Valor econômico, v.21, n.5016, 05/06/2020. Política, p. A8

 

Câmara e Senado buscam texto para 'fake news'

Renan Truffi 

Marcelo Ribeiro 

Vandson Lima 

05/06/2020

 

 

O Senado e a Câmara dos Deputados decidiram unir forças para tentar construir um projeto de combate à disseminação das "fake news" sem que isso represente perda de liberdade de expressão. Representantes das duas Casas têm dialogado com as plataformas e organizações da sociedade civil para redigir um texto "equilibrado" e de consenso. O objetivo é passar uma imagem de união do Parlamento em torno da proposta, caso o Palácio do Planalto decida vetar algum dos dispositivos.

No Senado, as conversas vêm sendo conduzidas pelo autor do projeto, Alessandro Vieira (Cidadania-SE). Já o presidente da Câmara dos Deputados, Rodrigo Maia (DEM-RJ), escalou o deputado Orlando Silva (PCdoB-SP) para fazer a interlocução com "think tanks" e especialistas em comunicação na web. A ideia é que os parlamentares consigam elaborar, até o fim de semana, um texto que tenha o apoio da maioria dos congressistas.

"Combinei com alguns deputados que a gente tente construir texto até amanhã [esta sexta-feira]. Com esse texto, a gente pede uma reunião aos senadores e mostra qual é a posição que tem alguma harmonia na Câmara. Estamos tentando construir isso até amanhã à noite para, no final de semana, apresentar pré-proposta que tenha apoio majoritário na Câmara", disse Maia.

Neste sentido, integrantes do primeiro escalão da Câmara irão trabalhar para garantir que as votações do projeto tenham apoio da totalidade dos parlamentares, com exceção dos bolsonaristas. O objetivo é "tornar mais constrangedor" um eventual veto de Bolsonaro sobre o tema.

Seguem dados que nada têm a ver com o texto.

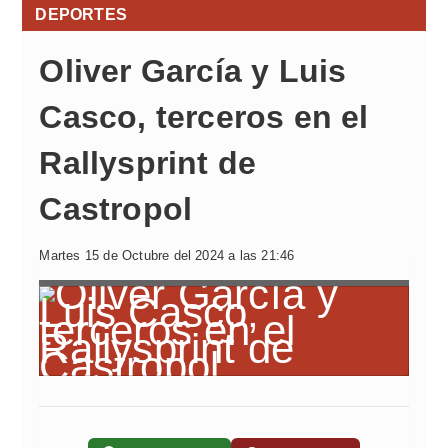
DEPORTES
Oliver García y Luis
Casco, terceros en el
Rallysprint de
Castropol
Martes 15 de Octubre del 2024 a las 21:46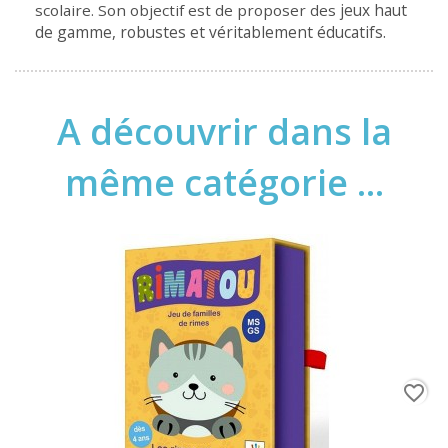
jeux haut
scolaire. Son objectif est de proposer des
de gamme, robustes et véritablement éducatifs.
A découvrir dans la
même catégorie ...
favorite_border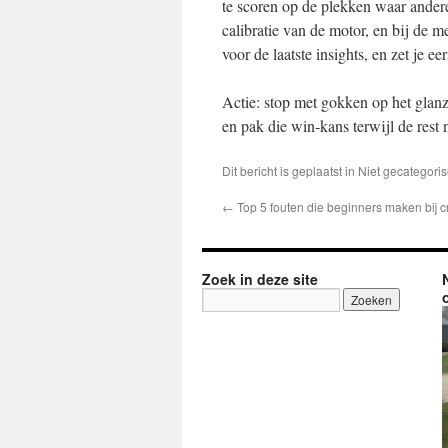
te scoren op de plekken waar anderen
calibratie van de motor, en bij de 
voor de laatste insights, en zet je eer
Actie: stop met gokken op het glanz
en pak die win‑kans terwijl de rest 
Dit bericht is geplaatst in Niet gecatego
←
Top 5 fouten die beginners maken bij 
Zoek in deze site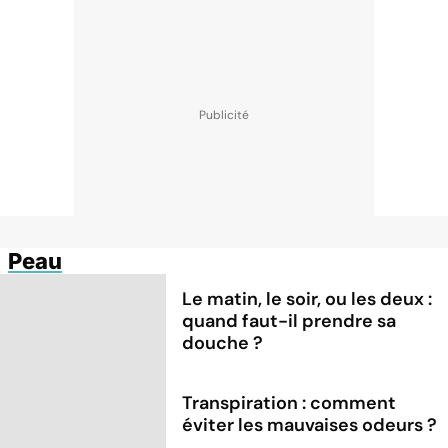
Peau
Le matin, le soir, ou les deux :
quand faut-il prendre sa
douche ?
Transpiration : comment
éviter les mauvaises odeurs ?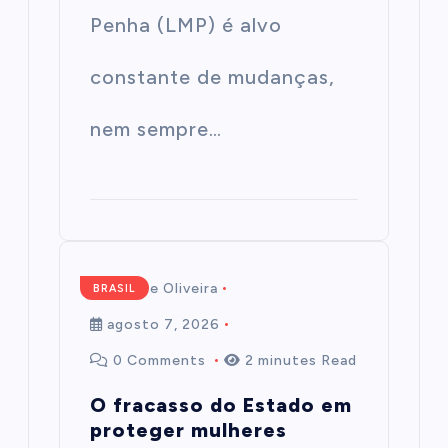
Penha (LMP) é alvo
constante de mudanças,
nem sempre…
Mairim de Oliveira
BRASIL
agosto 7, 2026
0 Comments
2 minutes Read
O fracasso do Estado em
proteger mulheres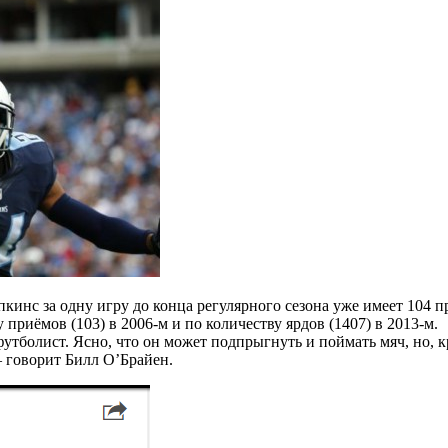
нс за одну игру до конца регулярного сезона уже имеет 104 при
риёмов (103) в 2006-м и по количеству ярдов (1407) в 2013-м.
утболист. Ясно, что он может подпрыгнуть и поймать мяч, но, к
— говорит Билл О’Брайен.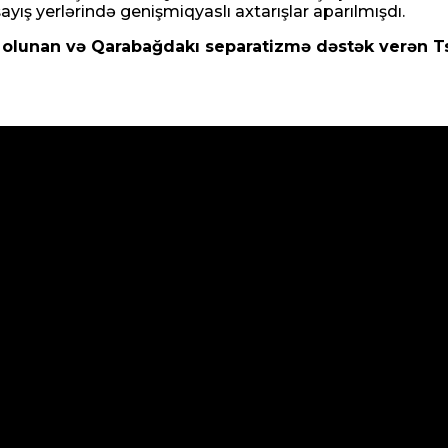
ayış yerlərində genişmiqyaslı axtarışlar aparılmışdı.
olunan və Qarabağdakı separatizmə dəstək verən Tsa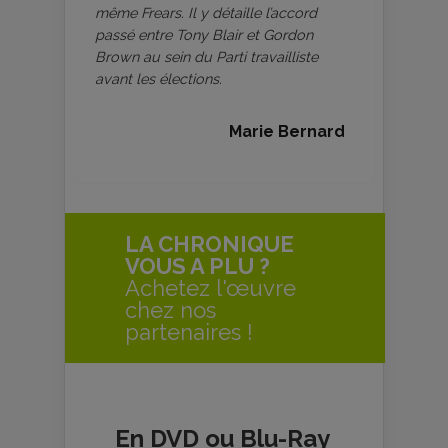
même Frears. Il y détaille l’accord
passé entre Tony Blair et Gordon
Brown au sein du Parti travailliste
avant les élections.
Marie Bernard
LA CHRONIQUE
VOUS A PLU ?
Achetez l'œuvre
chez nos
partenaires !
En DVD ou Blu-Ray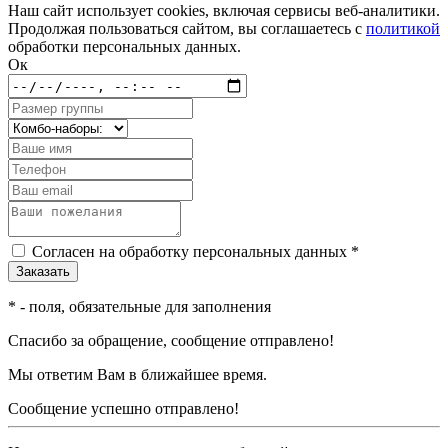
Наш сайт использует cookies, включая сервисы веб-аналитики.
Продолжая пользоваться сайтом, вы соглашаетесь с
политикой
обработки персональных данных.
Ок
Согласен на обработку персональных данных *
*
- поля, обязательные для заполнения
Спасибо за обращение, сообщение отправлено!
Мы ответим Вам в ближайшее время.
Сообщение успешно отправлено!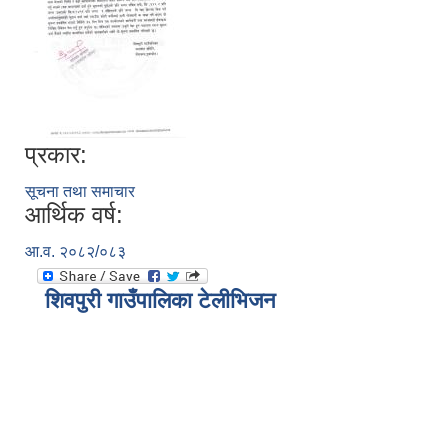
प्रकार:
सूचना तथा समाचार
आर्थिक वर्ष:
आ.व. २०८२/०८३
शिवपुरी गाउँपालिका टेलीभिजन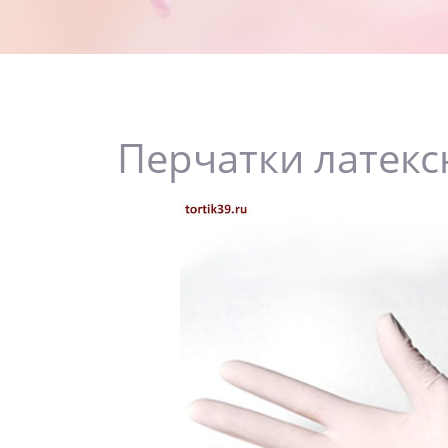
Перчатки латекс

A disposição do chefe do Poder Executivo em vetar trechos do texto vem da expectativa do Palácio do Planalto de que o projeto possa representar mais uma ameaça ao próprio presidente e seus aliados, em novas investigações.

"Não podemos esquecer que todo projeto tem risco de veto e, com risco de veto, é importante que Câmara e Senado estejam trabalhando de forma harmônica", disse Maia, na quinta-feira. Uma votação expressiva a favor do texto nas duas Casas antecipará a Bolsonaro o sentimento dos congressistas. Caso vete, o presidente já saberá que há disposição no Parlamento para derrubar esses mesmos vetos.

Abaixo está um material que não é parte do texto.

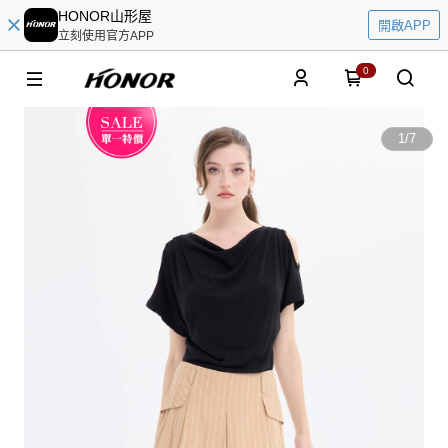
HONOR山形屋
開啟APP
立刻使用官方APP
0
1
/
7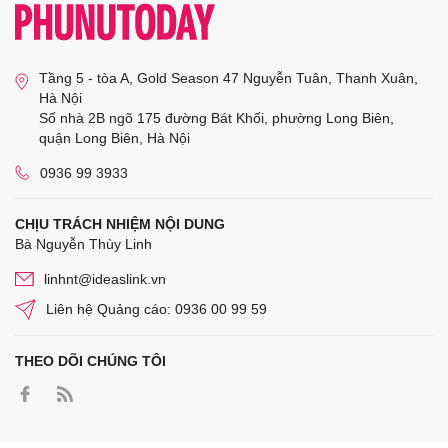
Tầng 5 - tòa A, Gold Season 47 Nguyễn Tuân, Thanh Xuân,
Hà Nội
Số nhà 2B ngõ 175 đường Bát Khối, phường Long Biên,
quận Long Biên, Hà Nội
0936 99 3933
CHỊU TRÁCH NHIỆM NỘI DUNG
Bà Nguyễn Thùy Linh
linhnt@ideaslink.vn
Liên hệ Quảng cáo: 0936 00 99 59
THEO DÕI CHÚNG TÔI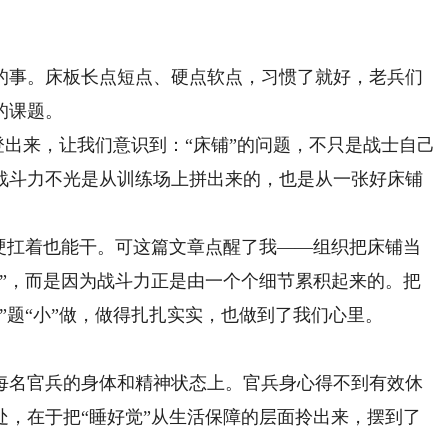
事。床板长点短点、硬点软点，习惯了就好，老兵们
的课题。
出来，让我们意识到：“床铺”的问题，不只是战士自己
战斗力不光是从训练场上拼出来的，也是从一张好床铺
扛着也能干。可这篇文章点醒了我——组织把床铺当
气”，而是因为战斗力正是由一个个细节累积起来的。把
”题“小”做，做得扎扎实实，也做到了我们心里。
名官兵的身体和精神状态上。官兵身心得不到有效休
处，在于把“睡好觉”从生活保障的层面拎出来，摆到了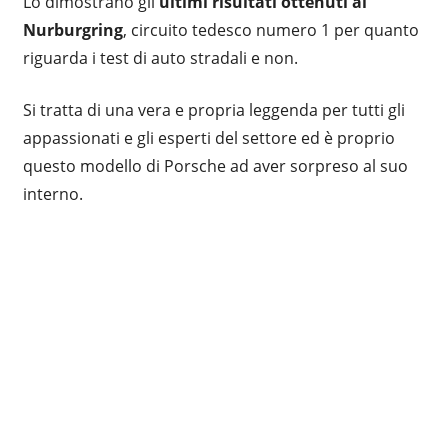
Lo dimostrano gli
ultimi risultati ottenuti al
Nurburgring
, circuito tedesco numero 1 per quanto
riguarda i test di auto stradali e non.
Si tratta di una vera e propria leggenda per tutti gli
appassionati e gli esperti del settore ed è proprio
questo modello di Porsche ad aver sorpreso al suo
interno.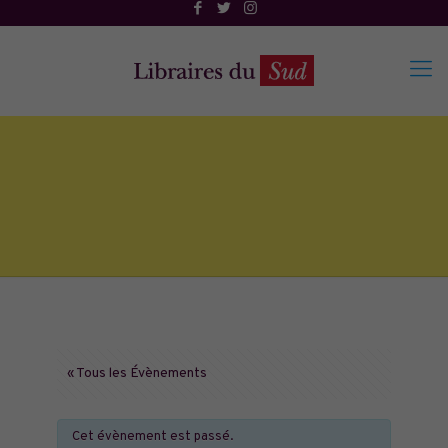
« Tous les Évènements
Cet évènement est passé.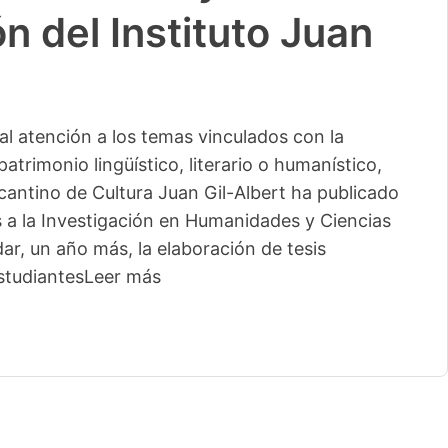
n del Instituto Juan
l atención a los temas vinculados con la
patrimonio lingüístico, literario o humanístico,
licantino de Cultura Juan Gil-Albert ha publicado
s a la Investigación en Humanidades y Ciencias
ar, un año más, la elaboración de tesis
studiantes
Leer más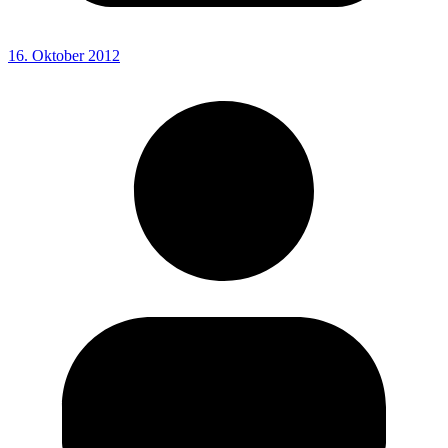
16. Oktober 2012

Além disso, lideranças partidárias que defendem o projeto têm concentrado atenções na atuação do Centrão, grupo que se aproximou de Bolsonaro para compor a base do governo em troca de cargos. O objetivo é minar qualquer intenção do bloco de "blindar o presidente" por meio da desidratação do projeto durante a tramitação.

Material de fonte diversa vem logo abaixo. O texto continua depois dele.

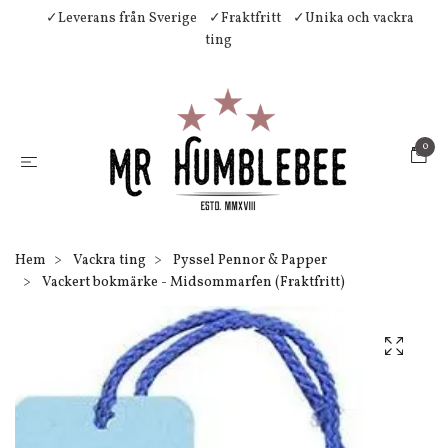
✓Leverans från Sverige
✓Fraktfritt
✓Unika och vackra
ting
0
Hem
Vackra ting
Pyssel Pennor & Papper
Vackert bokmärke - Midsommarfen (Fraktfritt)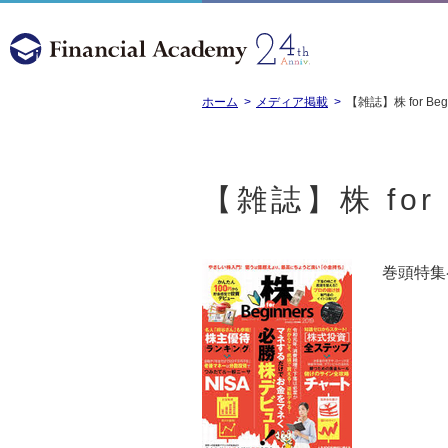
ホーム
メディア掲載
【雑誌】株 for Beg
【雑誌】株 for 
巻頭特集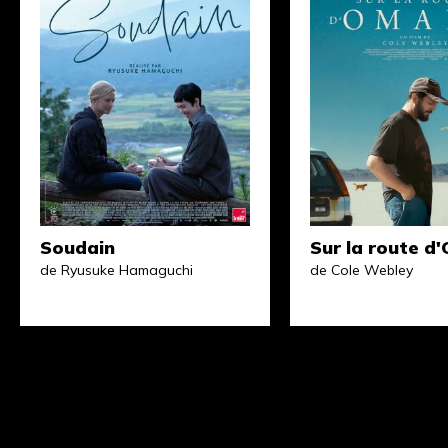
Soudain
Sur la route 
de Ryusuke Hamaguchi
de Cole Webley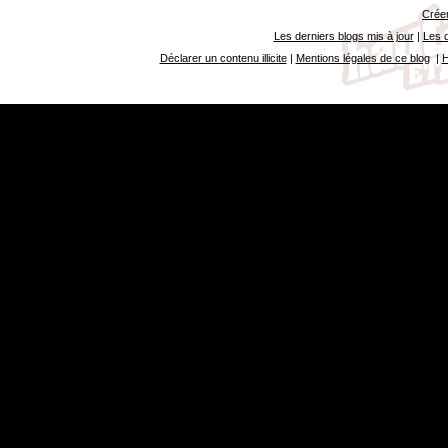
Créer
Les derniers blogs mis à jour
|
Les d
Déclarer un contenu illicite
|
Mentions légales de ce blog
|
H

Do lado da sociedade civil também há esforço por um entendimento conjunto. Grupos como a Coalizão dos Direitos na Rede, o Instituto de Tecnologia Social (ITS) e o Avaaz vinham defendendo propostas diferentes, mas, nos últimos dias, sinalizaram por um "pacto" e optaram por tentar buscar algum consenso nos pleitos. Essas organizações, por sua vez, também têm dialogado com as plataformas (Twitter e Facebook).

Apesar disso, há ainda alguns prontos de preocupação para esses grupos. O mais importante deles é que trata da identificação do usuário. Isso porque um dos artigos coloca como sugestão que as redes sociais passem a requerer algum tipo de documento, como RG ou CPF, dos internautas. "É preciso garantir o direito à privacidade dos usuário. Isso não vai ser feito coletando CPF e um RG, documentos que a gente sabe que podem ser facilmente falsificados na internet", argumenta Bia Barbosa, integrante da Coalizão Direitos na Rede. Também é motivo de apreensão os artigos que tratam da criminalização de usuários. O temor é que esse tipo de dispositivo seja eventualmente usado por procuradores e juízes para uma penalização irrestrita ou excessiva.